Why isn't the delivery of burners and media in sync? Good question. It is pretty easy for the burner manufacturer to crank up the speed. But the media manufacturers have to have detailed manufacturing specs so the discs you write can be read across the majority of players. That means a constant round of spec writing, new formula development, sample run production, testing, spec tweaking, reformulation, new test runs…

It isn't rocket science but it is chemistry magic.

16x appears to be the top-end speed but then every time we say that's the best that can be done some dye and chemistry magician proves us wrong. So we'll say that's the top speed…maybe.

Doubling Capacity

[SonyDRU700Aprototype] DL and two-layer was a little more difficult for the burner engineers and a lot more difficult for the media people. Very simply, the laser writes your data on the upper or lower layer of the disc. Today's players read the disc accordingly (just as they do with many of your enhanced Hollywood DVDs). The good news is that most of the players shipped over the past 2-3 years are capable of playing those double layer discs. Even more good news is that the burner manufacturers will probably be able to make the new burners backward compatible in writing your 4.7GB discs.

Bad news is you'll have to buy a new burner (we'll bet they will probably do both +/-) and they will cost a little more. Media? It will probably be about twice the cost of your standard single layer disc and prices probably won't drop for four-six months. More importantly it will probably be in short supply for 4-6 months as media producers improve and speed their manufacturing processes and procedures.

The Next Round

We wish we could say the next generation technology was proceeding smoothly but it isn't. We shouldn't worry about it other than know it is on the horizon. Think two to four years…honest!

The big deal is that there are two camps (again) Blu-Ray is in one corner of the ring and AOD or HD DVD in the other. The trainers and backers of Blu-Ray are 10 leading CE manufacturers. In HD DVD's corner there are NEC, Toshiba and nominally the DVD Forum.

Blu-Ray seems to be ahead in the judges eyes right now with a capacity improvement of 23-27GB (enough for 133 min of HDTV), expensive products that are shipping in Japan already and a roadmap for double layer capacities of 46-54GB.

But HD DVD gives you a capacity improvement of 20GB rewritable and 15GB for ROM. It retains the same media thickness and basic technology approach so they argue it will be easy for media manufacturers to move up to HD DVD disc production. Oh yes Hollywood prefers this or did we forget to mention this little "fact!"

SO???

The big questions are do consumers really care about the added capacity if it will be at a substantial premium and will require a new generation of players for playback?

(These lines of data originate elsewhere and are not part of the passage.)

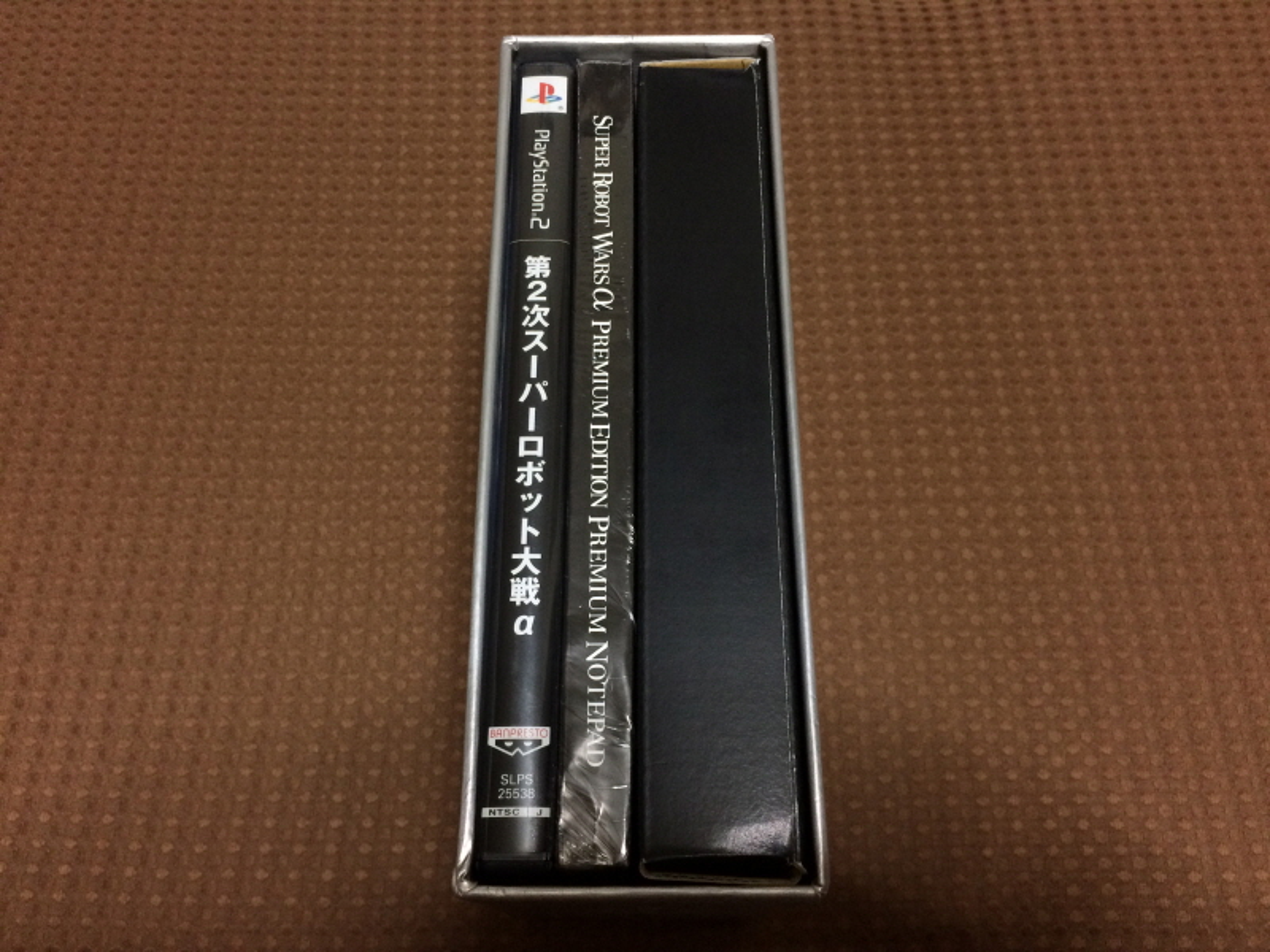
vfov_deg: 48.2
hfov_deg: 61.7
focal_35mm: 29
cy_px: 476
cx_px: 635
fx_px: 1064
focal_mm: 4.15
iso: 320
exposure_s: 1/30
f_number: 2.2
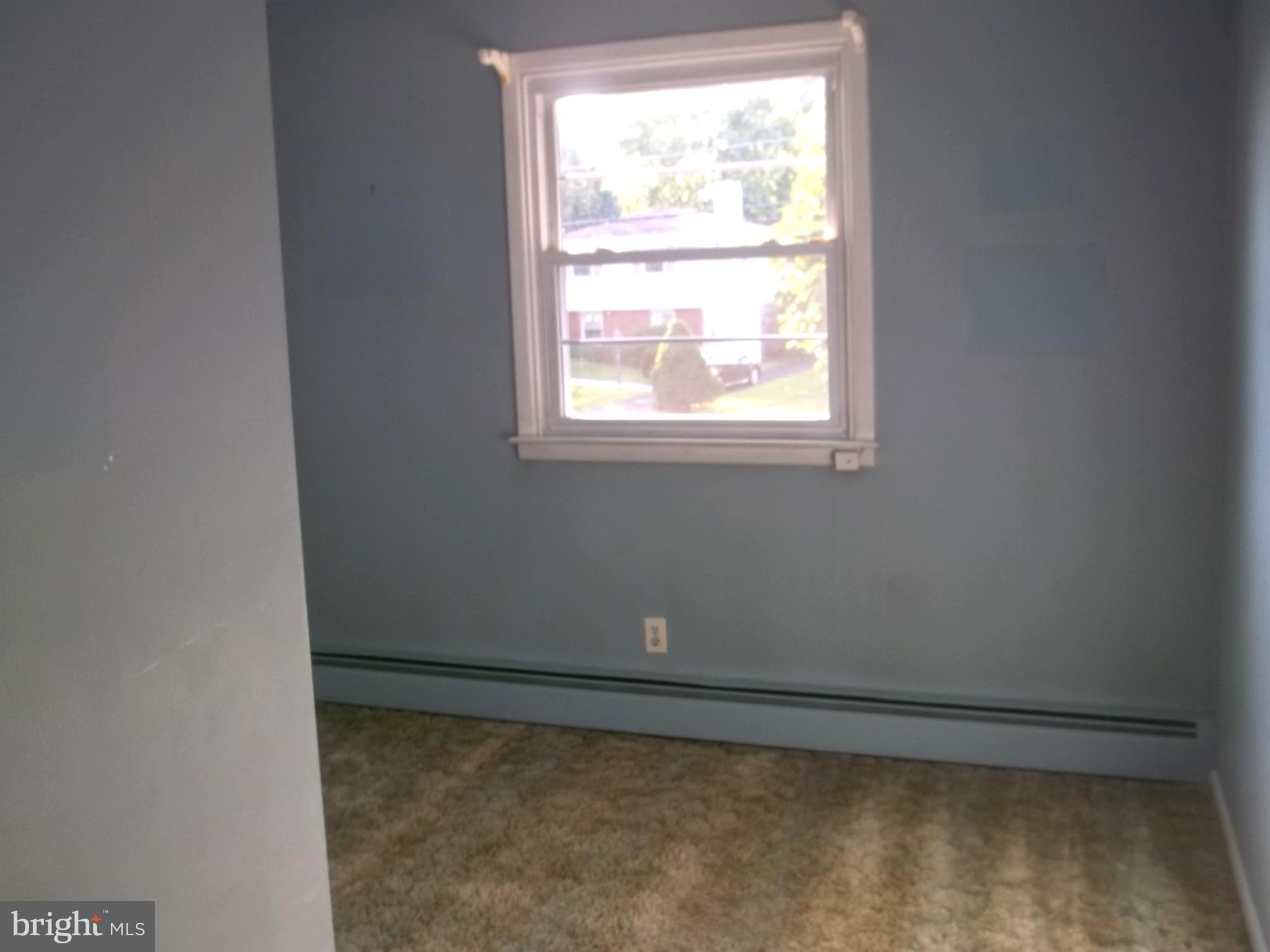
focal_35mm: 33
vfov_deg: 42.9
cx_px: 635
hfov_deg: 55.4
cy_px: 476
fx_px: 1211
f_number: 3.3
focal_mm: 5.9
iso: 64
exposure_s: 1/40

Doubtful given that you can get superior video quality with today's DVD technology. In addition, the market for today's lower and lower priced DVD burners/media is far from saturated. Incremental capacity and quality improvements are still being made without having to replace everything in your home.

The new format battle is again all about who is going to get the biggest piece of the intellectual property pie (royalty dollars) when the next generation technology becomes a mass-market solution. While the sides play one ups-manship and struggle to be king of the hill most of us consumers will do exactly what we did when the DVD "differences" first began…"we'll wait and see."

We'll be delighted to buy one of the new DVD burners for around $100 - $200 (single or double layer). We'll have plenty of them to choose from also because it is estimated more than 50 million burners will be produced this year (most dual format). We'll buy inexpensive CD media to write 30 minute videos that will play anywhere, 2 hour videos on DVDR (+/-) that will be economic and perhaps be one of the early adopters of double layer burners/discs just to be ahead of your neighbors/friends.

There's too much fog around the blue-ray technology issue. Beside, you have to put in your home network and your entertainment center solution. That will keep you busy and happy until "they" decide where storage goes next.